What the task requires is each entry, restated exactly.

• Source records:
[Start of Attachment]
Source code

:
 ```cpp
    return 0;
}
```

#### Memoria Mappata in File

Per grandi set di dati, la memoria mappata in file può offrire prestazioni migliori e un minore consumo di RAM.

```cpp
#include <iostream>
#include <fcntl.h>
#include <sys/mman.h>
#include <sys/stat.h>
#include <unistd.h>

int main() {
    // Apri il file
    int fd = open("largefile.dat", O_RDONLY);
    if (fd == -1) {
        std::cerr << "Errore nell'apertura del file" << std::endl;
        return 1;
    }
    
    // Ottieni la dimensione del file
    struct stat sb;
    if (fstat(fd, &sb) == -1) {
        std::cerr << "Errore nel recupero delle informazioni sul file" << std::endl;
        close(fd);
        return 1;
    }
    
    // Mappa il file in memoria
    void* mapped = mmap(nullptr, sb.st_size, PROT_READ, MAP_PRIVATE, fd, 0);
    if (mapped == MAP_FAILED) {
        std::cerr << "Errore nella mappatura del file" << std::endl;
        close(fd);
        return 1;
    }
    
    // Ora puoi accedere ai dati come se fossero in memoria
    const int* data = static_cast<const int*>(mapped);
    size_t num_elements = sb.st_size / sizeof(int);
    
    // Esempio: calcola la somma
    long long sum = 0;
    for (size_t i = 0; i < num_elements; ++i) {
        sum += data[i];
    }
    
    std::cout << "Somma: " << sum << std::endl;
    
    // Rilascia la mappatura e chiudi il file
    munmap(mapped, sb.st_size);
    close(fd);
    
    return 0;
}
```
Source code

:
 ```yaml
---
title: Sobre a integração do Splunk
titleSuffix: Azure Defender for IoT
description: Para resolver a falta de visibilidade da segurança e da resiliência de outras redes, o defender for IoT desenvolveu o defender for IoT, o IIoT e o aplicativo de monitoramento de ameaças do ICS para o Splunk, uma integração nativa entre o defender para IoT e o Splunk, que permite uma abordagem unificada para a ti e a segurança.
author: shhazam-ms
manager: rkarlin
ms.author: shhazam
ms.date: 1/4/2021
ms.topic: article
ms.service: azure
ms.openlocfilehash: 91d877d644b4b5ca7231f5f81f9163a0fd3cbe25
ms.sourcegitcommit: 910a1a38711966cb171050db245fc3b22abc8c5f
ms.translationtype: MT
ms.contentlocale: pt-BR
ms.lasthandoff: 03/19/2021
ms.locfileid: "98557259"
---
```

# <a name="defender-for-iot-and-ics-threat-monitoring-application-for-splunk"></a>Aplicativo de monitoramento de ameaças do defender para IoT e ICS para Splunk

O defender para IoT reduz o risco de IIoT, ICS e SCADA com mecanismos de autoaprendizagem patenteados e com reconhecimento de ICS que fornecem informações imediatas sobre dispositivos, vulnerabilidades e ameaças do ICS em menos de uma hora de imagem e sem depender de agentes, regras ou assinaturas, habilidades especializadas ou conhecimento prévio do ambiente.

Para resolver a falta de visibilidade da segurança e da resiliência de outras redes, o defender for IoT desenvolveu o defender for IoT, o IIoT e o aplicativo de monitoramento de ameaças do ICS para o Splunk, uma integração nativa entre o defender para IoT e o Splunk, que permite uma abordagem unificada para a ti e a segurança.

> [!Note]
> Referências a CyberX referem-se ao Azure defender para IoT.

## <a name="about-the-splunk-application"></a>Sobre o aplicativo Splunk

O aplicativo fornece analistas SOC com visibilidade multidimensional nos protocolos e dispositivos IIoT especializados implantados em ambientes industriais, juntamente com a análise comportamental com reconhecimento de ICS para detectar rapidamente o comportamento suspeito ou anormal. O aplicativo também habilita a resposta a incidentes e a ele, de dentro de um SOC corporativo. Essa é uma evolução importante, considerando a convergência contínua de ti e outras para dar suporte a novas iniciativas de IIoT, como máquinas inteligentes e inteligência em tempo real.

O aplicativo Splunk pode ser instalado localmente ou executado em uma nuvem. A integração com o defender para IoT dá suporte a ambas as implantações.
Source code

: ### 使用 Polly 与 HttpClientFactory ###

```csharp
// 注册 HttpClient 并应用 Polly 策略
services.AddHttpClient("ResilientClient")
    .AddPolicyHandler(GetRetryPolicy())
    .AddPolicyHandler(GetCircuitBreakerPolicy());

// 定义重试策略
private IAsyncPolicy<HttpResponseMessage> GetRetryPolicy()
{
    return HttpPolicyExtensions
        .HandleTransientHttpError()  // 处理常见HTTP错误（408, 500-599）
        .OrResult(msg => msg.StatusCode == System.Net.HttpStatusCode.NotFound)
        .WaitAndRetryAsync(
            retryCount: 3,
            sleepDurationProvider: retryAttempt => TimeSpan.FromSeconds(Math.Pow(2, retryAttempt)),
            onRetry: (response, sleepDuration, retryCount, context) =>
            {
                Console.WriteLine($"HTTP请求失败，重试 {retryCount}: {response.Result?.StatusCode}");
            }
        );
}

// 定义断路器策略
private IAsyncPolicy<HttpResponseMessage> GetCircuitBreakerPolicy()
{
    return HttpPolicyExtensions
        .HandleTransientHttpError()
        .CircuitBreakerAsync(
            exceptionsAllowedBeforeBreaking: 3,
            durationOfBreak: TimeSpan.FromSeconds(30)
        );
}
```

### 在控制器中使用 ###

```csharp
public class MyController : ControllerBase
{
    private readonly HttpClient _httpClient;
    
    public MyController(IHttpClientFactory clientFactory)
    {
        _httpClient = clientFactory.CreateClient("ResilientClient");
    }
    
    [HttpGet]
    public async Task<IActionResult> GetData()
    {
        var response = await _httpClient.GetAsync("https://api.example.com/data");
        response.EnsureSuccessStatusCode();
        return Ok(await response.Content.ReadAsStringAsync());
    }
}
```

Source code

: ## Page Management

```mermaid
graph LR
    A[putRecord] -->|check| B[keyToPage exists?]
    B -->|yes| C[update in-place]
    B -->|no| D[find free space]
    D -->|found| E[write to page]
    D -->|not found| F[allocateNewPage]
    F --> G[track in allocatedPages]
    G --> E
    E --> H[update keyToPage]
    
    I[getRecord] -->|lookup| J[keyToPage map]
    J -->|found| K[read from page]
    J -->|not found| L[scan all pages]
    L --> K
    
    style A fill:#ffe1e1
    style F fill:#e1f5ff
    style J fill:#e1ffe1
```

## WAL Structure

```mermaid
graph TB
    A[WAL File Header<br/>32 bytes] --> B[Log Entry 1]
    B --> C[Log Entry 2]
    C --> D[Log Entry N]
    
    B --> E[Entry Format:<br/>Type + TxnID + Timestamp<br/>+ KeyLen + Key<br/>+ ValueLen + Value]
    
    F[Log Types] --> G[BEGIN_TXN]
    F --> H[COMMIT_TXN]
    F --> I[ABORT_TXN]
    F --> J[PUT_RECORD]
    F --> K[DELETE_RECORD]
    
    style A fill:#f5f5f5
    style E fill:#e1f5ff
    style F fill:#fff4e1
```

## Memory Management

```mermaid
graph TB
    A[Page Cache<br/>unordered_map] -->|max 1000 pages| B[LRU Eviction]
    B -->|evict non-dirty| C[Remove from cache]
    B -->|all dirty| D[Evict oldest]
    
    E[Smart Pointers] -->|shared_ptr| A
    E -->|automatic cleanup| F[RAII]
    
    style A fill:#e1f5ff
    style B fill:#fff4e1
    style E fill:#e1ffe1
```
[End of Attachment]
• Solution:
Source code

:
 ```cpp
    return 0;
}
```

#### Memoria Mappata in File

Per grandi set di dati, la memoria mappata in file può offrire prestazioni migliori e un minore consumo di RAM.

```cpp
#include <iostream>
#include <fcntl.h>
#include <sys/mman.h>
#include <sys/stat.h>
#include <unistd.h>

int main() {
    // Apri il file
    int fd = open("largefile.dat", O_RDONLY);
    if (fd == -1) {
        std::cerr << "Errore nell'apertura del file" << std::endl;
        return 1;
    }
    
    // Ottieni la dimensione del file
    struct stat sb;
    if (fstat(fd, &sb) == -1) {
        std::cerr << "Errore nel recupero delle informazioni sul file" << std::endl;
        close(fd);
        return 1;
    }
    
    // Mappa il file in memoria
    void* mapped = mmap(nullptr, sb.st_size, PROT_READ, MAP_PRIVATE, fd, 0);
    if (mapped == MAP_FAILED) {
        std::cerr << "Errore nella mappatura del file" << std::endl;
        close(fd);
        return 1;
    }
    
    // Ora puoi accedere ai dati come se fossero in memoria
    const int* data = static_cast<const int*>(mapped);
    size_t num_elements = sb.st_size / sizeof(int);
    
    // Esempio: calcola la somma
    long long sum = 0;
    for (size_t i = 0; i < num_elements; ++i) {
        sum += data[i];
    }
    
    std::cout << "Somma: " << sum << std::endl;
    
    // Rilascia la mappatura e chiudi il file
    munmap(mapped, sb.st_size);
    close(fd);
    
    return 0;
}
```
Source code

:
 ```yaml
---
title: Sobre a integração do Splunk
titleSuffix: Azure Defender for IoT
description: Para resolver a falta de visibilidade da segurança e da resiliência de outras redes, o defender for IoT desenvolveu o defender for IoT, o IIoT e o aplicativo de monitoramento de ameaças do ICS para o Splunk, uma integração nativa entre o defender para IoT e o Splunk, que permite uma abordagem unificada para a ti e a segurança.
author: shhazam-ms
manager: rkarlin
ms.author: shhazam
ms.date: 1/4/2021
ms.topic: article
ms.service: azure
ms.openlocfilehash: 91d877d644b4b5ca7231f5f81f9163a0fd3cbe25
ms.sourcegitcommit: 910a1a38711966cb171050db245fc3b22abc8c5f
ms.translationtype: MT
ms.contentlocale: pt-BR
ms.lasthandoff: 03/19/2021
ms.locfileid: "98557259"
---
```

# <a name="defender-for-iot-and-ics-threat-monitoring-application-for-splunk"></a>Aplicativo de monitoramento de ameaças do defender para IoT e ICS para Splunk

O defender para IoT reduz o risco de IIoT, ICS e SCADA com mecanismos de autoaprendizagem patenteados e com reconhecimento de ICS que fornecem informações imediatas sobre dispositivos, vulnerabilidades e ameaças do ICS em menos de uma hora de imagem e sem depender de agentes, regras ou assinaturas, habilidades especializadas ou conhecimento prévio do ambiente.

Para resolver a falta de visibilidade da segurança e da resiliência de outras redes, o defender for IoT desenvolveu o defender for IoT, o IIoT e o aplicativo de monitoramento de ameaças do ICS para o Splunk, uma integração nativa entre o defender para IoT e o Splunk, que permite uma abordagem unificada para a ti e a segurança.

> [!Note]
> Referências a CyberX referem-se ao Azure defender para IoT.

## <a name="about-the-splunk-application"></a>Sobre o aplicativo Splunk

O aplicativo fornece analistas SOC com visibilidade multidimensional nos protocolos e dispositivos IIoT especializados implantados em ambientes industriais, juntamente com a análise comportamental com reconhecimento de ICS para detectar rapidamente o comportamento suspeito ou anormal. O aplicativo também habilita a resposta a incidentes e a ele, de dentro de um SOC corporativo. Essa é uma evolução importante, considerando a convergência contínua de ti e outras para dar suporte a novas iniciativas de IIoT, como máquinas inteligentes e inteligência em tempo real.

O aplicativo Splunk pode ser instalado localmente ou executado em uma nuvem. A integração com o defender para IoT dá suporte a ambas as implantações.
Source code

: ### 使用 Polly 与 HttpClientFactory ###

```csharp
// 注册 HttpClient 并应用 Polly 策略
services.AddHttpClient("ResilientClient")
    .AddPolicyHandler(GetRetryPolicy())
    .AddPolicyHandler(GetCircuitBreakerPolicy());

// 定义重试策略
private IAsyncPolicy<HttpResponseMessage> GetRetryPolicy()
{
    return HttpPolicyExtensions
        .HandleTransientHttpError()  // 处理常见HTTP错误（408, 500-599）
        .OrResult(msg => msg.StatusCode == System.Net.HttpStatusCode.NotFound)
        .WaitAndRetryAsync(
            retryCount: 3,
            sleepDurationProvider: retryAttempt => TimeSpan.FromSeconds(Math.Pow(2, retryAttempt)),
            onRetry: (response, sleepDuration, retryCount, context) =>
            {
                Console.WriteLine($"HTTP请求失败，重试 {retryCount}: {response.Result?.StatusCode}");
            }
        );
}

// 定义断路器策略
private IAsyncPolicy<HttpResponseMessage> GetCircuitBreakerPolicy()
{
    return HttpPolicyExtensions
        .HandleTransientHttpError()
        .CircuitBreakerAsync(
            exceptionsAllowedBeforeBreaking: 3,
            durationOfBreak: TimeSpan.FromSeconds(30)
        );
}
```

### 在控制器中使用 ###

```csharp
public class MyController : ControllerBase
{
    private readonly HttpClient _httpClient;
    
    public MyController(IHttpClientFactory clientFactory)
    {
        _httpClient = clientFactory.CreateClient("ResilientClient");
    }
    
    [HttpGet]
    public async Task<IActionResult> GetData()
    {
        var response = await _httpClient.GetAsync("https://api.example.com/data");
        response.EnsureSuccessStatusCode();
        return Ok(await response.Content.ReadAsStringAsync());
    }
}
```

Source code

: ## Page Management

```mermaid
graph LR
    A[putRecord] -->|check| B[keyToPage exists?]
    B -->|yes| C[update in-place]
    B -->|no| D[find free space]
    D -->|found| E[write to page]
    D -->|not found| F[allocateNewPage]
    F --> G[track in allocatedPages]
    G --> E
    E --> H[update keyToPage]
    
    I[getRecord] -->|lookup| J[keyToPage map]
    J -->|found| K[read from page]
    J -->|not found| L[scan all pages]
    L --> K
    
    style A fill:#ffe1e1
    style F fill:#e1f5ff
    style J fill:#e1ffe1
```

## WAL Structure

```mermaid
graph TB
    A[WAL File Header<br/>32 bytes] --> B[Log Entry 1]
    B --> C[Log Entry 2]
    C --> D[Log Entry N]
    
    B --> E[Entry Format:<br/>Type + TxnID + Timestamp<br/>+ KeyLen + Key<br/>+ ValueLen + Value]
    
    F[Log Types] --> G[BEGIN_TXN]
    F --> H[COMMIT_TXN]
    F --> I[ABORT_TXN]
    F --> J[PUT_RECORD]
    F --> K[DELETE_RECORD]
    
    style A fill:#f5f5f5
    style E fill:#e1f5ff
    style F fill:#fff4e1
```

## Memory Management

```mermaid
graph TB
    A[Page Cache<br/>unordered_map] -->|max 1000 pages| B[LRU Eviction]
    B -->|evict non-dirty| C[Remove from cache]
    B -->|all dirty| D[Evict oldest]
    
    E[Smart Pointers] -->|shared_ptr| A
    E -->|automatic cleanup| F[RAII]
    
    style A fill:#e1f5ff
    style B fill:#fff4e1
    style E fill:#e1ffe1
```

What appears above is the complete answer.